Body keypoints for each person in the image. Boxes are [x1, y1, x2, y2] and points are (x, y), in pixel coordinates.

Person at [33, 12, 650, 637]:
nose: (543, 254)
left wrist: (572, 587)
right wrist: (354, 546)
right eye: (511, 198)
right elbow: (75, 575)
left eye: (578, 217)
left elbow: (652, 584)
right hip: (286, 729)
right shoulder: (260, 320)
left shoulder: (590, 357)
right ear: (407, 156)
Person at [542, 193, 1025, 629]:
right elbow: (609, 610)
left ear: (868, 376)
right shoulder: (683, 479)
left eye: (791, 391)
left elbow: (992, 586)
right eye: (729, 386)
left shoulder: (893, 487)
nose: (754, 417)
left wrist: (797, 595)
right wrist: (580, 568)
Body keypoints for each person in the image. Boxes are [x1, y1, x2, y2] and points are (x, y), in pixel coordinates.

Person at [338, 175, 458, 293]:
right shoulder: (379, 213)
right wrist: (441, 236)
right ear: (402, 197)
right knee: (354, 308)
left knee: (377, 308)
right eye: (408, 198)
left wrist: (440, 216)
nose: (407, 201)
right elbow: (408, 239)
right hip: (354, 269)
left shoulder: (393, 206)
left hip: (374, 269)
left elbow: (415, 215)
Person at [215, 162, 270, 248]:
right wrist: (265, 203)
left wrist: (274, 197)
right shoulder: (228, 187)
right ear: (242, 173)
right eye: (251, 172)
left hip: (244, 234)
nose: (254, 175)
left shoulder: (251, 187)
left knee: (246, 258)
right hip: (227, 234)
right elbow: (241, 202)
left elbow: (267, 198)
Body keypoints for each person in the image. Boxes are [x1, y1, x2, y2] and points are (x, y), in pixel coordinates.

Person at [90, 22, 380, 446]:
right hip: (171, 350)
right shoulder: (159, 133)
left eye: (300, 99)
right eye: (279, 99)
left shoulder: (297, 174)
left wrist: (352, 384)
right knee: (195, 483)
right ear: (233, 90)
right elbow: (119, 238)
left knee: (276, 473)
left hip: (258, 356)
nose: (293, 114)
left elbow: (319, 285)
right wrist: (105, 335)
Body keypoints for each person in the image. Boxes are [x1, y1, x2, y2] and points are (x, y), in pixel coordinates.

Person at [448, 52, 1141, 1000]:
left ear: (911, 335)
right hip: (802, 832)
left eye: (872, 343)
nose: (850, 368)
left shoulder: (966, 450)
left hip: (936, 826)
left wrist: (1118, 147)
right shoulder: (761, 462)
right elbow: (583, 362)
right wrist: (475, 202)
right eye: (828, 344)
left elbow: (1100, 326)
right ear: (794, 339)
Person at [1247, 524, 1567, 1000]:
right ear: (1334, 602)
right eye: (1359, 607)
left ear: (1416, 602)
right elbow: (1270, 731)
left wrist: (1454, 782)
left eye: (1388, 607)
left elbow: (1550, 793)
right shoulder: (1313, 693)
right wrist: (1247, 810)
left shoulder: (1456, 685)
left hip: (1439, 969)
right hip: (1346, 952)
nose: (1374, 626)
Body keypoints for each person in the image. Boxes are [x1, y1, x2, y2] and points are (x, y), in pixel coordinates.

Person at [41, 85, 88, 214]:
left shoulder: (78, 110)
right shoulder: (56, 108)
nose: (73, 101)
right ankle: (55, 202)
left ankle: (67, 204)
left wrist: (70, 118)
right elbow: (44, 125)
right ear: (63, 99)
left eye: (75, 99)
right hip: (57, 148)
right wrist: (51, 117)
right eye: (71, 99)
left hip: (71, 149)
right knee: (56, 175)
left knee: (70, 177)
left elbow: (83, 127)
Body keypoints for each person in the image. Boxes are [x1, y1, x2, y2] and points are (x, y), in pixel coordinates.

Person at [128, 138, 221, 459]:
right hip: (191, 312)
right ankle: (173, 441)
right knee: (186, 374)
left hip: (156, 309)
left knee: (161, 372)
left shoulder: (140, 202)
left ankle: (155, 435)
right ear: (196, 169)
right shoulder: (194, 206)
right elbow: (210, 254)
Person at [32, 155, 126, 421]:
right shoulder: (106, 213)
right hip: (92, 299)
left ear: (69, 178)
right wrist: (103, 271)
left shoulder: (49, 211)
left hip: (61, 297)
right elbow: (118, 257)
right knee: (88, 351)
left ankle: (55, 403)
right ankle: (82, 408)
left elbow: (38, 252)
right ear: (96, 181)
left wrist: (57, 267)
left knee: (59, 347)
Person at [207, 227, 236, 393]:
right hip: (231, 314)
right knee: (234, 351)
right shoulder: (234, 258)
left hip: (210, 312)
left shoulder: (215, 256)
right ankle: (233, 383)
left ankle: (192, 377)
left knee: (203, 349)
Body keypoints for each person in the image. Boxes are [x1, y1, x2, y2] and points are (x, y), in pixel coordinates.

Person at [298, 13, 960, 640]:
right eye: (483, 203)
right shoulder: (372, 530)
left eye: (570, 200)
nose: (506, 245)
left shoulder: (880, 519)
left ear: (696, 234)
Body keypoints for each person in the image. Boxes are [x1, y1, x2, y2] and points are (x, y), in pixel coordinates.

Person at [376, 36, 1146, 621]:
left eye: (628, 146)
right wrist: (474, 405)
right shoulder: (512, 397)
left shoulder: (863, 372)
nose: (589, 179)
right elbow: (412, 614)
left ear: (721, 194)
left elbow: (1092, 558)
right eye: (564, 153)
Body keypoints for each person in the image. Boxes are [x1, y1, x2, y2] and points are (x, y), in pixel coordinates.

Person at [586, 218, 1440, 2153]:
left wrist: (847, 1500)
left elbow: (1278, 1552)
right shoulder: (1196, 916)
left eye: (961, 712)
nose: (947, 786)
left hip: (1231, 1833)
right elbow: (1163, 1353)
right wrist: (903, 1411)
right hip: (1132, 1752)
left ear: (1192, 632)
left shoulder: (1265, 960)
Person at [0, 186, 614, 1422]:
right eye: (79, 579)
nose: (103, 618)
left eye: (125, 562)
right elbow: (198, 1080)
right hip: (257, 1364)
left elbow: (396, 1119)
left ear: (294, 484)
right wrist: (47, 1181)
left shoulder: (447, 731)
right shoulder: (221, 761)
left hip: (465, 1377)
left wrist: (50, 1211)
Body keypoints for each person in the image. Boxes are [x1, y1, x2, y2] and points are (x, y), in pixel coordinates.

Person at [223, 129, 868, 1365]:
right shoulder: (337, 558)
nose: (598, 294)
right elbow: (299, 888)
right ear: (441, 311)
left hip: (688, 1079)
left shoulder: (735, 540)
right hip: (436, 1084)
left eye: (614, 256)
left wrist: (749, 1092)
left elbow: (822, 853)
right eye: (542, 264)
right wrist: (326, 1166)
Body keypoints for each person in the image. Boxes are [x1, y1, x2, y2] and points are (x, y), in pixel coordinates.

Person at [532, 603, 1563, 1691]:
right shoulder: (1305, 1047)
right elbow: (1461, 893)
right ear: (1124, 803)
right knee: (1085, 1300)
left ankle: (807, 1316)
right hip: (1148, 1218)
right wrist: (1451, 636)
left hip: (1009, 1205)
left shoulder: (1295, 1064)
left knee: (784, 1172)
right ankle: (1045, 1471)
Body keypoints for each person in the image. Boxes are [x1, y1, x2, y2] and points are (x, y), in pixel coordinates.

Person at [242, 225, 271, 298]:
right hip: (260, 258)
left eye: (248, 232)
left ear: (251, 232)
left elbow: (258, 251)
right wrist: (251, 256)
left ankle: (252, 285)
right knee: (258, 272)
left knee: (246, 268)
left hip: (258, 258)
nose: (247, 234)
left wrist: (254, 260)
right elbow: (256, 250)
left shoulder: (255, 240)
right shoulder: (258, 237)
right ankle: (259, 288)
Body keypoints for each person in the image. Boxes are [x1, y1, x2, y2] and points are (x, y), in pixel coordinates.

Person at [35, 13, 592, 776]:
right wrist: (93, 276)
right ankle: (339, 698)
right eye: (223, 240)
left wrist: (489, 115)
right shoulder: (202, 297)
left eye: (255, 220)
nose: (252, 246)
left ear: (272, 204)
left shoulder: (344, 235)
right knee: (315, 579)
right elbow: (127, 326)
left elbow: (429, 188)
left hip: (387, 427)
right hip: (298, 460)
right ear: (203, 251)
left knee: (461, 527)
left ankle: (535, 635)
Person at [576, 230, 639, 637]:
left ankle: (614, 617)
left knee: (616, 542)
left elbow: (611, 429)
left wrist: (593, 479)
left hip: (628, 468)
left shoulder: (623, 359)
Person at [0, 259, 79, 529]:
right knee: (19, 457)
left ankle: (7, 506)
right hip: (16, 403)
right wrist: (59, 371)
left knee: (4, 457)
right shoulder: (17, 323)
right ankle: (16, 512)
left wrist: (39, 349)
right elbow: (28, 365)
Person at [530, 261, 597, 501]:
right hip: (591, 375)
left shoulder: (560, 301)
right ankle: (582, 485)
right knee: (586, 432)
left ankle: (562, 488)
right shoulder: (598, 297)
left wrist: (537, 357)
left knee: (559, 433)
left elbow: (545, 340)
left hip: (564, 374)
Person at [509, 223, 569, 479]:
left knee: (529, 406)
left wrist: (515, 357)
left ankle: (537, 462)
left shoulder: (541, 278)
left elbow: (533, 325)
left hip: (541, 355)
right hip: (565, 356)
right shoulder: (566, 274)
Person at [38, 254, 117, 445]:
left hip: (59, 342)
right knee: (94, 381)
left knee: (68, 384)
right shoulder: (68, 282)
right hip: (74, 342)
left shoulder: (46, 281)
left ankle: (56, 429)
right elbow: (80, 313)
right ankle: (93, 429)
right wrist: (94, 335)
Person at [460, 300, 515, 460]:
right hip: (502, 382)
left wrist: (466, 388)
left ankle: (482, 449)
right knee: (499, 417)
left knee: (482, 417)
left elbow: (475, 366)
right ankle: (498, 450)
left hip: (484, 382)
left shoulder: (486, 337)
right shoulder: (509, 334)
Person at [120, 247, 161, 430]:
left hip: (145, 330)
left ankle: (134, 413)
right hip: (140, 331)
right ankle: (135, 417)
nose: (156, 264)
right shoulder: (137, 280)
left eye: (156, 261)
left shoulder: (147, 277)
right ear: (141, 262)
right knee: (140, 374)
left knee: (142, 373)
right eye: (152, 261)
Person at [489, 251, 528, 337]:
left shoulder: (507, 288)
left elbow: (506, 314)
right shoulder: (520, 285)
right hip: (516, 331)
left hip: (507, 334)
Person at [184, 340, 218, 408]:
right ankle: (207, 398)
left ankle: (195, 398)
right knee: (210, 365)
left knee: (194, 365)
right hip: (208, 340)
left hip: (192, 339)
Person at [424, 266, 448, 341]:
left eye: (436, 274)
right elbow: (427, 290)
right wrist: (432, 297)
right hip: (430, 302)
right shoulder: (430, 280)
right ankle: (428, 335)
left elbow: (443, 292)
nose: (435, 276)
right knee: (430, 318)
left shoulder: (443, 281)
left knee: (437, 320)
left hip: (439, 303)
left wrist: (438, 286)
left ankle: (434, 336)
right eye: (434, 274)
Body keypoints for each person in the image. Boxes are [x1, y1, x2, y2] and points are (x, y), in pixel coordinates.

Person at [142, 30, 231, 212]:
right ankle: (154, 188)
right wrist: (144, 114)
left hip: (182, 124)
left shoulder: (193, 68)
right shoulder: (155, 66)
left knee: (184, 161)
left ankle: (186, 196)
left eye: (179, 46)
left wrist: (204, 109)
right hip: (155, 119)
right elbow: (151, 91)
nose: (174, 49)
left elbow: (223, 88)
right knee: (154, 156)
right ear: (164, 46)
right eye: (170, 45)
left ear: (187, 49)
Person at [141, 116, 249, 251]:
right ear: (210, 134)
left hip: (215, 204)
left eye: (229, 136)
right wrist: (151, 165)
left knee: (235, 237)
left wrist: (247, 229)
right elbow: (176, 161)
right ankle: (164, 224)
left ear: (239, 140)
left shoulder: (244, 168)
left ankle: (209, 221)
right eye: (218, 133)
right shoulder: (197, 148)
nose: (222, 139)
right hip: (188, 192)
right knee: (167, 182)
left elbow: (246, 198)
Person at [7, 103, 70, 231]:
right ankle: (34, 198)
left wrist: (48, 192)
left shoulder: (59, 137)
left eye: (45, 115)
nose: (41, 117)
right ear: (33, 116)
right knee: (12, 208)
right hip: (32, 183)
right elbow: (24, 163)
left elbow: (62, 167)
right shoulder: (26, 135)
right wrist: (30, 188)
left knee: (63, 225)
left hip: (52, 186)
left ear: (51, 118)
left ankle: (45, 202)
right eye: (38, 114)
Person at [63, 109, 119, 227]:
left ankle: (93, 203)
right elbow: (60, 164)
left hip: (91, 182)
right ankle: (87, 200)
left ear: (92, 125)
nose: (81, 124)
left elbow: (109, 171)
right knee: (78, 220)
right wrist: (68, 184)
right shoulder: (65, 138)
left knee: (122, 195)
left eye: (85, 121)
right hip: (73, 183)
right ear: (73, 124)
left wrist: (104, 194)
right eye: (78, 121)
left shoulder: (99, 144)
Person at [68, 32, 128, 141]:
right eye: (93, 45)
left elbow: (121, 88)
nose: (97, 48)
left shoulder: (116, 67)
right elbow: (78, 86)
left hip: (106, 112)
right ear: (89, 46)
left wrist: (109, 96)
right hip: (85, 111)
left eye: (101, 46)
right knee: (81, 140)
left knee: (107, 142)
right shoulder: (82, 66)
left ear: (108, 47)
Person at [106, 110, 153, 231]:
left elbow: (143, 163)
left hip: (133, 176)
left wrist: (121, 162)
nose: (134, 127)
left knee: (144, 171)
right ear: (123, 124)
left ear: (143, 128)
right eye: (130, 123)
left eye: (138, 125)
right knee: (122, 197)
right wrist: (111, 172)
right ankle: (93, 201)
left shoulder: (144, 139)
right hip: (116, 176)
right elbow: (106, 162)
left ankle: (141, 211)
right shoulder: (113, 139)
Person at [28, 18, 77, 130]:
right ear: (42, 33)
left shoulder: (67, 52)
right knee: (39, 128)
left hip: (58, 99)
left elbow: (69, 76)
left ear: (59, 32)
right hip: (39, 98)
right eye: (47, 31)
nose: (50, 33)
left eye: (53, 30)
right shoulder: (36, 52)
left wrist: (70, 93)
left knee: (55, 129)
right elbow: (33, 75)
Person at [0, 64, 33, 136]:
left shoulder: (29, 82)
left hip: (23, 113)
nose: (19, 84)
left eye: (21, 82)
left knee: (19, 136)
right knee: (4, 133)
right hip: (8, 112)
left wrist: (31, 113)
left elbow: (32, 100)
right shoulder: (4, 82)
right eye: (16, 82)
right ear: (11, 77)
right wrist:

:: ABOUT THIS EXERCISE ::
Everything starting at the line containing "right shoulder: (197, 148)" and ending at the line containing "right wrist: (68, 184)" in the records above should be repeated exactly, and only that.

:: SOLUTION TO THIS EXERCISE ::
right shoulder: (197, 148)
nose: (222, 139)
right hip: (188, 192)
right knee: (167, 182)
left elbow: (246, 198)
Person at [7, 103, 70, 231]:
right ankle: (34, 198)
left wrist: (48, 192)
left shoulder: (59, 137)
left eye: (45, 115)
nose: (41, 117)
right ear: (33, 116)
right knee: (12, 208)
right hip: (32, 183)
right elbow: (24, 163)
left elbow: (62, 167)
right shoulder: (26, 135)
right wrist: (30, 188)
left knee: (63, 225)
left hip: (52, 186)
left ear: (51, 118)
left ankle: (45, 202)
right eye: (38, 114)
Person at [63, 109, 119, 227]:
left ankle: (93, 203)
right elbow: (60, 164)
left hip: (91, 182)
right ankle: (87, 200)
left ear: (92, 125)
nose: (81, 124)
left elbow: (109, 171)
right knee: (78, 220)
right wrist: (68, 184)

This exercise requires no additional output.